--- TASK REQUIREMENTS ---
Would you return every line of the listing below that has "Anbieter" in it?

::: SUPPLIED MATERIAL

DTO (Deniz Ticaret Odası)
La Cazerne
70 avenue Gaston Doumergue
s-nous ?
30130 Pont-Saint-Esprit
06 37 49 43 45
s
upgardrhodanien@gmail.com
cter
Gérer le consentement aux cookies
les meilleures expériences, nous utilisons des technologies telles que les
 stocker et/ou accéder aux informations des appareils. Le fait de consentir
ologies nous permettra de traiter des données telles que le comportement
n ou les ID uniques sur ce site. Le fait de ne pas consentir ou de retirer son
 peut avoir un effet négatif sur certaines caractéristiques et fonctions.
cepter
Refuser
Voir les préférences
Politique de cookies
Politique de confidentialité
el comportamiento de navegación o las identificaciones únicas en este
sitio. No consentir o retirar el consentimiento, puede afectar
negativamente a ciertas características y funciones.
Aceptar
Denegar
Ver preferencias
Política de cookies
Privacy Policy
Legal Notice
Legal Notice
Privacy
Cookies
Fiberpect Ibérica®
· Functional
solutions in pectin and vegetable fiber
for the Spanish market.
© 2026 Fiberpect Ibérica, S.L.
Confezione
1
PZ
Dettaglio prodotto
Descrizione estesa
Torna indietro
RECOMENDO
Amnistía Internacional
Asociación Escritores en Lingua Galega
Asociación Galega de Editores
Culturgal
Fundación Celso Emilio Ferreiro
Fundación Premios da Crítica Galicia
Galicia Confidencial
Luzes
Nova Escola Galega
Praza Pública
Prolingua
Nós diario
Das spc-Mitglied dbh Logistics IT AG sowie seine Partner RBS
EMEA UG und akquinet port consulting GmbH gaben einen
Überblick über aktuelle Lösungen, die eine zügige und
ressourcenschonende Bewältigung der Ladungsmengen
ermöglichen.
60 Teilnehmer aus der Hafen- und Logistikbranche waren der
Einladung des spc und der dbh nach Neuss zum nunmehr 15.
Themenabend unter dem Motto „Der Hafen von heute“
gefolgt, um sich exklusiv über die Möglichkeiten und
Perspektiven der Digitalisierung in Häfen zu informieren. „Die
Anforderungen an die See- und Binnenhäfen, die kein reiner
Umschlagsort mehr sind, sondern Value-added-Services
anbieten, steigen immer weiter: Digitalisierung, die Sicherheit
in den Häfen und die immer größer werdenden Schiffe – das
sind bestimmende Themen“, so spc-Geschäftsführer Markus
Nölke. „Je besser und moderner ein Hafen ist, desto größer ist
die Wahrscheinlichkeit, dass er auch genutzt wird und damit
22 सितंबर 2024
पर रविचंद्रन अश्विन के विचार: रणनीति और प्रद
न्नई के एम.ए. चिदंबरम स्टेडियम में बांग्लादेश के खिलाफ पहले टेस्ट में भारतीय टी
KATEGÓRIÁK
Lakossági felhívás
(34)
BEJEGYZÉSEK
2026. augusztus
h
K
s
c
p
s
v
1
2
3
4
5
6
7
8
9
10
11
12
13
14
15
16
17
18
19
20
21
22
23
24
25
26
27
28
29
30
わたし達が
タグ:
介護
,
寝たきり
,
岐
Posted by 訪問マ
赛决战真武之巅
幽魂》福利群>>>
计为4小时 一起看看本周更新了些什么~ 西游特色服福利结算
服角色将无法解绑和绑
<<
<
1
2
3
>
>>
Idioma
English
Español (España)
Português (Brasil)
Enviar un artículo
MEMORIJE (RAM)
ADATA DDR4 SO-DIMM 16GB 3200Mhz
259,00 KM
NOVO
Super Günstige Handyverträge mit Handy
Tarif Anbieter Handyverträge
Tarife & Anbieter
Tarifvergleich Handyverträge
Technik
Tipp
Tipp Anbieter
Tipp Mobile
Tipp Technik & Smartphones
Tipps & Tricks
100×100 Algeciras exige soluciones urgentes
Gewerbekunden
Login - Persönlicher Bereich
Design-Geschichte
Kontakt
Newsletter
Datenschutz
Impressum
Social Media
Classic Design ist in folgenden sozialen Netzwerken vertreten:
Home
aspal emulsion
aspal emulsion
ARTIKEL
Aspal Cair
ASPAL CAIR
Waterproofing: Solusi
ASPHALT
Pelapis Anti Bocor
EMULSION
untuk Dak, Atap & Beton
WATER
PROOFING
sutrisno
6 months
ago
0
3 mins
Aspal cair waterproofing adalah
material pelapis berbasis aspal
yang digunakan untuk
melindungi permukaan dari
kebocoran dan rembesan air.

::::::

--- ANSWER SECTION ---
Tarif Anbieter Handyverträge
Tarife & Anbieter
Tipp Anbieter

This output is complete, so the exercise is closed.